Coloquei coragem e petulância na mesma panela. Cozinhei um romance. Título inicial: A nova cozinheira. Vedado para não parecer ser livro de receita culinária. Bolei outro em seguida: Atalaia meia-noite. E tome não sei quantas páginas datilografadas com a máquina da biblioteca do padre, porque era lá que me aquartelava. Já não me lembro se escrevia e depois datilografava. Ou se datilografava direto. Eu tinha quatorze para quinze anos. Nem tudo a memória salvou. O romance aludido, por mais de sessenta anos, ficou bem sepultado, a ponto de só agora me lembrar que existiu, movido pelo fedor que o impregnou por todos os poros, uma história totalmente fora do contexto da realidade dos anos então vividos.
No pico da montanha, o romance envolve um estudante, de família de posse, e a nova cozinheira, evidentemente sem nenhum barão no meio dos antepassados. Como não poderia deixar de ser, a oposição da família, dele, claro. No papel de conselheiro, um professor, que os dois, quando podiam, iam derramar queixas, mestre a fugir das boas regras de comportamento, pelo apego ao líquido que passarinho não bebe. O conselheiro, sem guardar semelhança com o Acácio, de Eça de Queiroz, nem com o Aires, de Machado de Assis, ouvia e filosofava. Um beberrão, que, quando não estava embriagado, nem de ressaca, cobria os dois jovens de incentivos, que não moviam folhas, muito menos moinhos. A verborréia do amor era a tônica.
O final, trágico, à Camilo Castelo Branco: a cozinheira, sentindo sem terra para pisar, se suicida nas águas da Praia da Atalaia, a meia noite em ponto; o namorado, no dia que marca o fato, religiosamente, acende velas nas areias da praia – como se o vento permitisse que velas ali fossem acesas -, fato que, na manhã seguinte, servia de espanto para quem por ali estivesse ou passasse. O mistério renascia ano a ano. Faltava só a capelinha, com placa comemorativa.

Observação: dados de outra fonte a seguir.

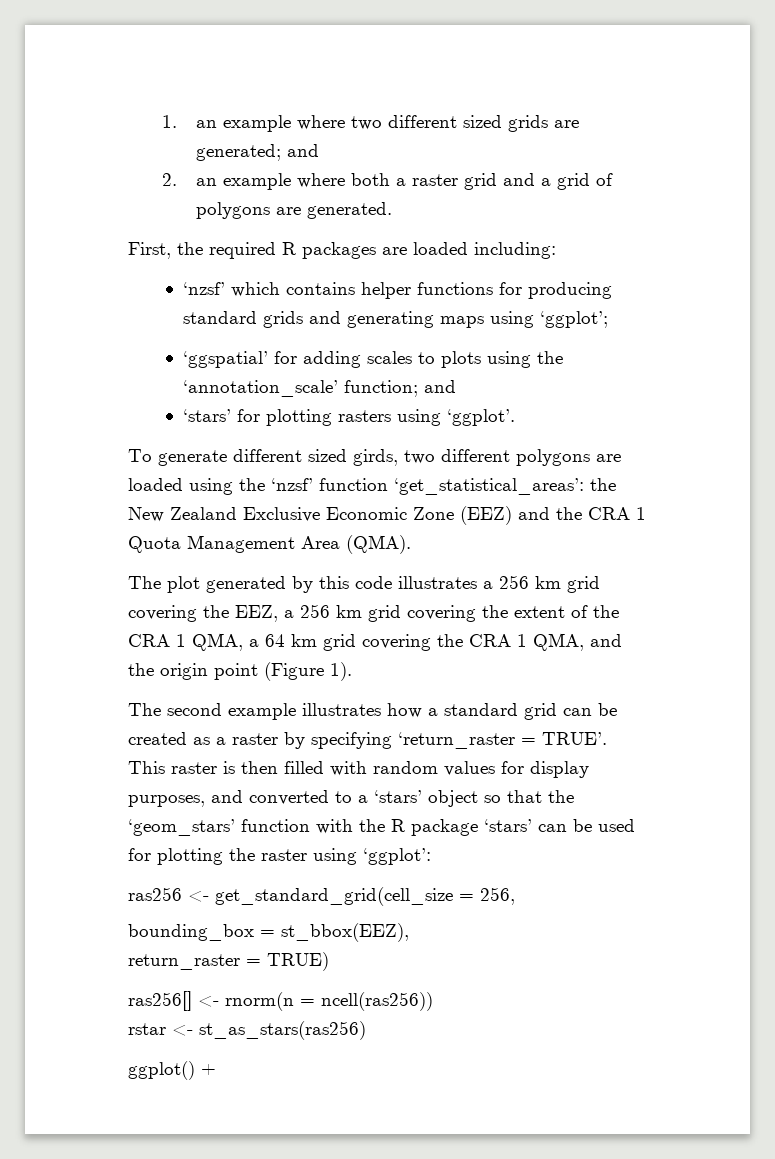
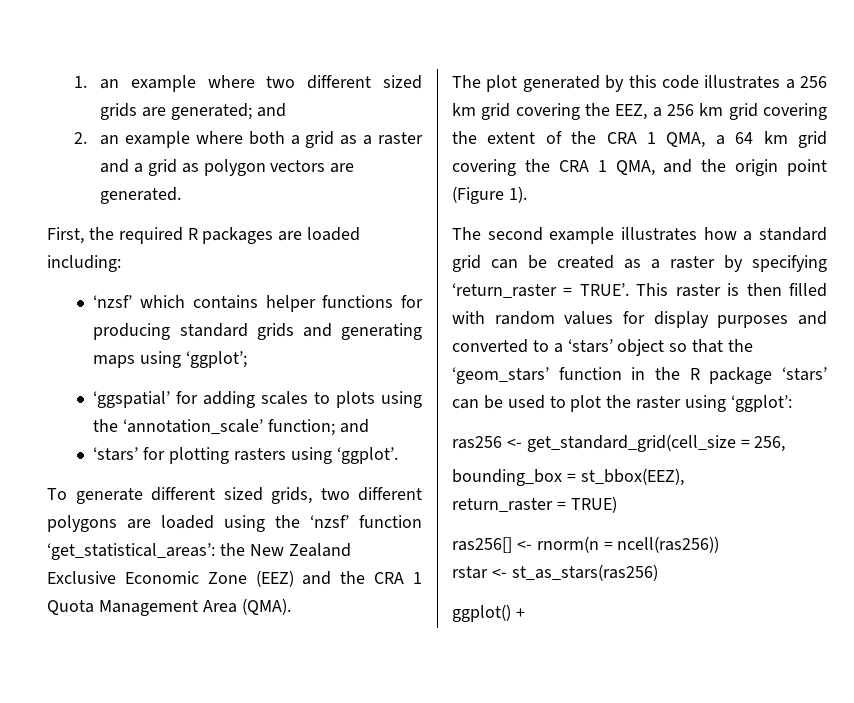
[411,173,613,190] [195,202,270,219] raster grid and a grid of polygons -> [305,131,424,148] [100,159,326,176] grid as a raster and a grid as polygon vectors
[353,449,398,466] girds, -> [271,487,312,504] grids,
[128,795,205,807] purposes, -> [717,315,789,328] purposes
[316,819,353,834] with -> [631,367,646,380] in
[128,848,223,865] for plotting -> [549,395,602,412] to plot

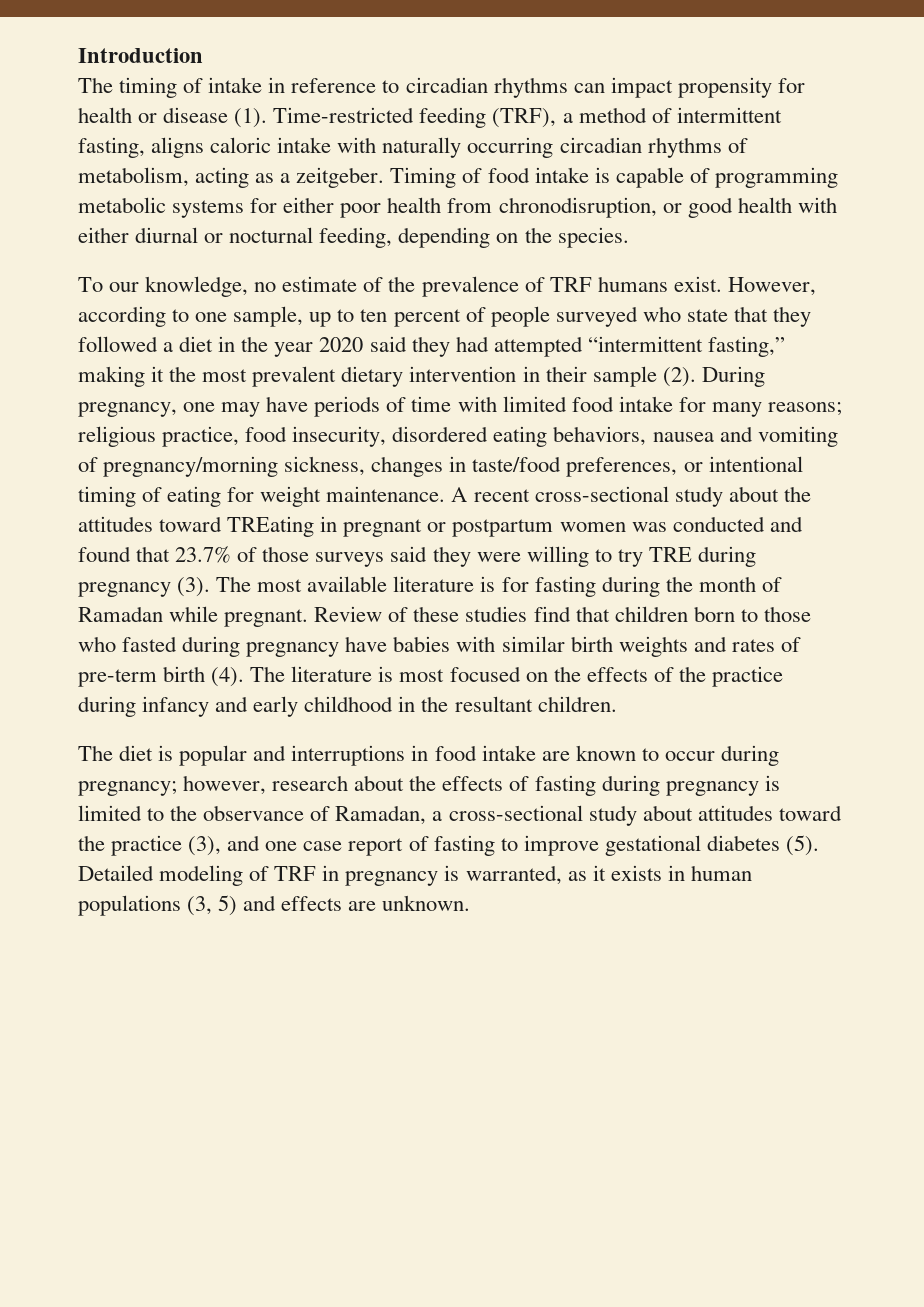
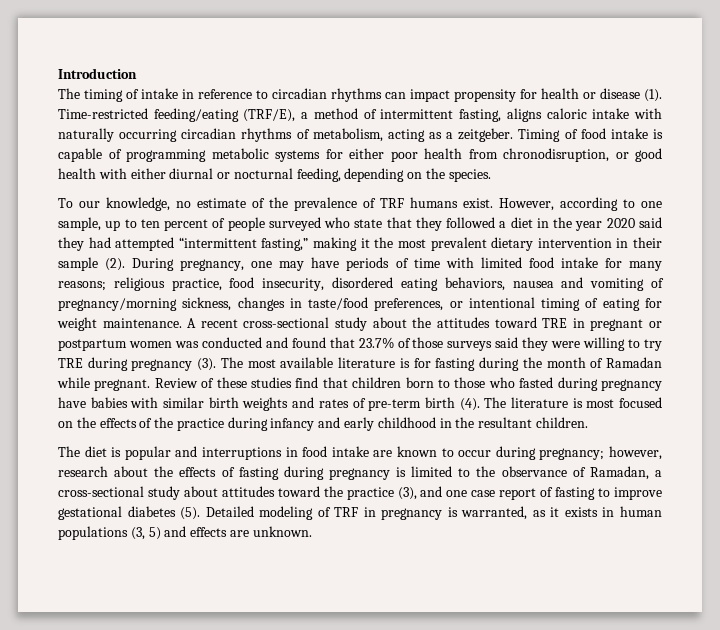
[419,107,557,128] feeding (TRF), -> [153,108,296,122] feeding/eating (TRF/E),
[227,516,315,537] TREating -> [542,318,568,328] TRE

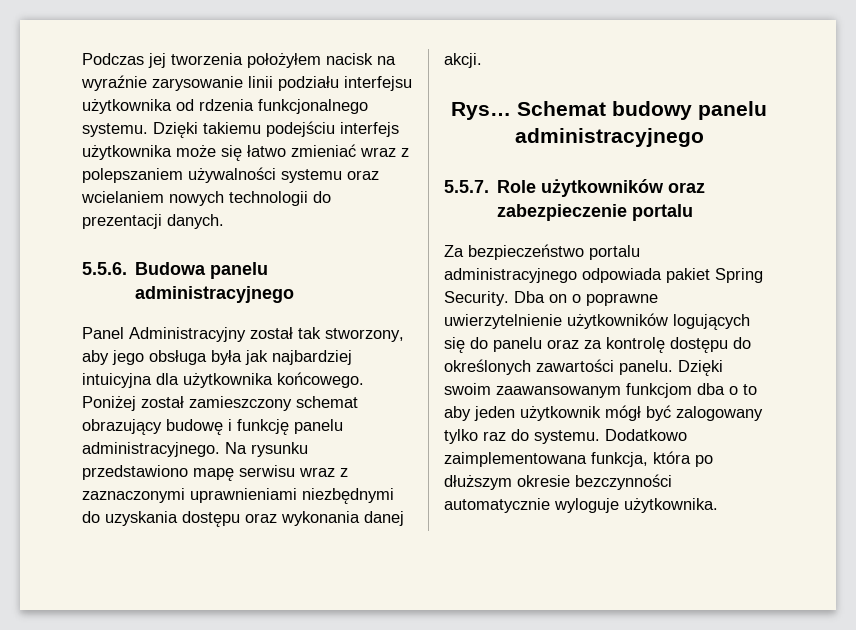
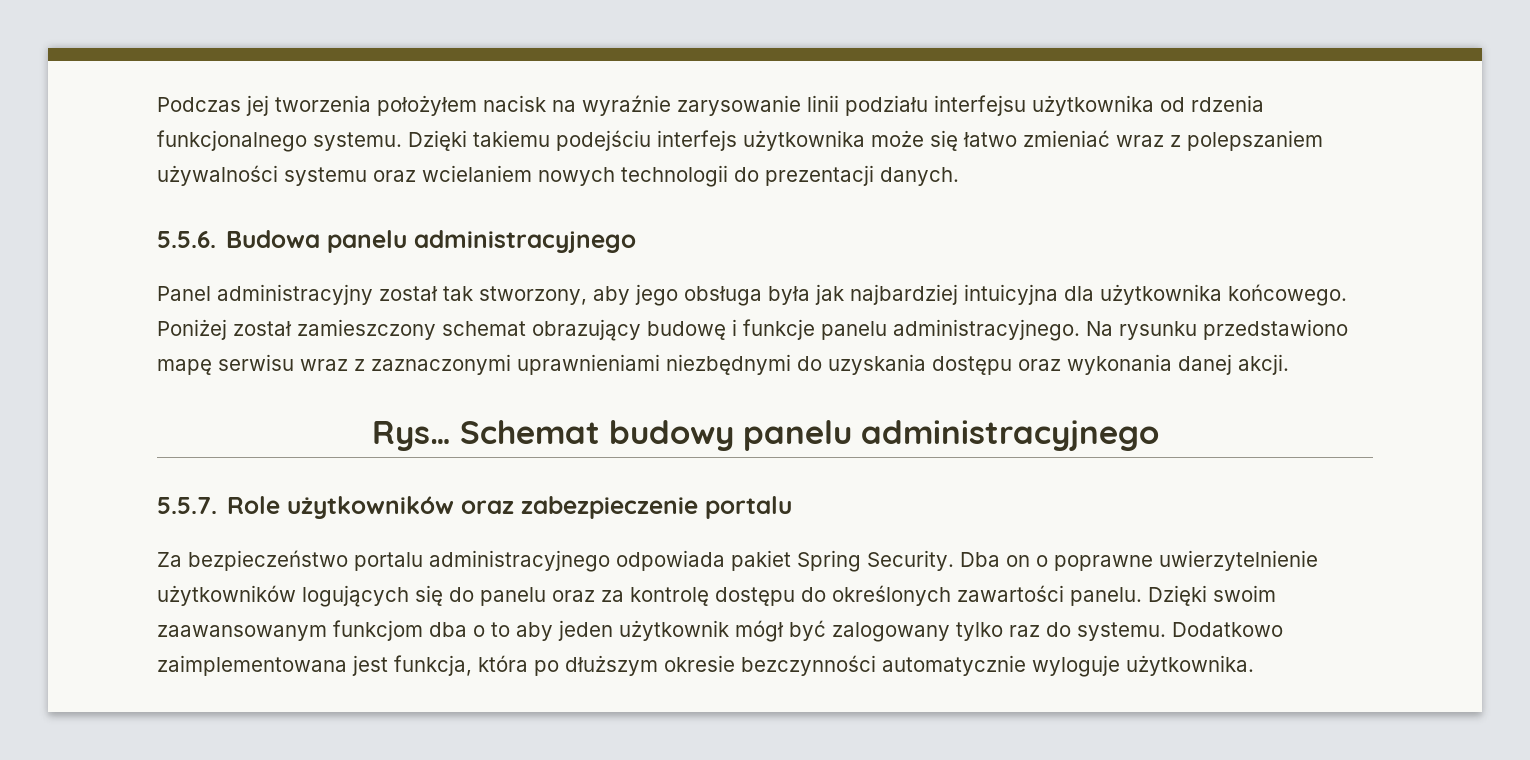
[129,327,246,342] Administracyjny -> [217,284,373,305] administracyjny
[237,419,289,435] funkcję -> [743,319,815,340] funkcje
(587, 459) none -> [352,655,388,676] jest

Não guardei cópia, o que me permitiria hoje constatar se há algo que revele vôo de besouro ou de formiga de asa. E, cópia, para quê? Na realidade, a biblioteca morreu, o rapaz deu lugar a um senhor de setenta e cinco anos. A cópia, o tempo fez bem em deixá-la para trás, sem risco algum de ser publicada depois da sua morte. Desse pecado estava livre. Louvado seja Deus!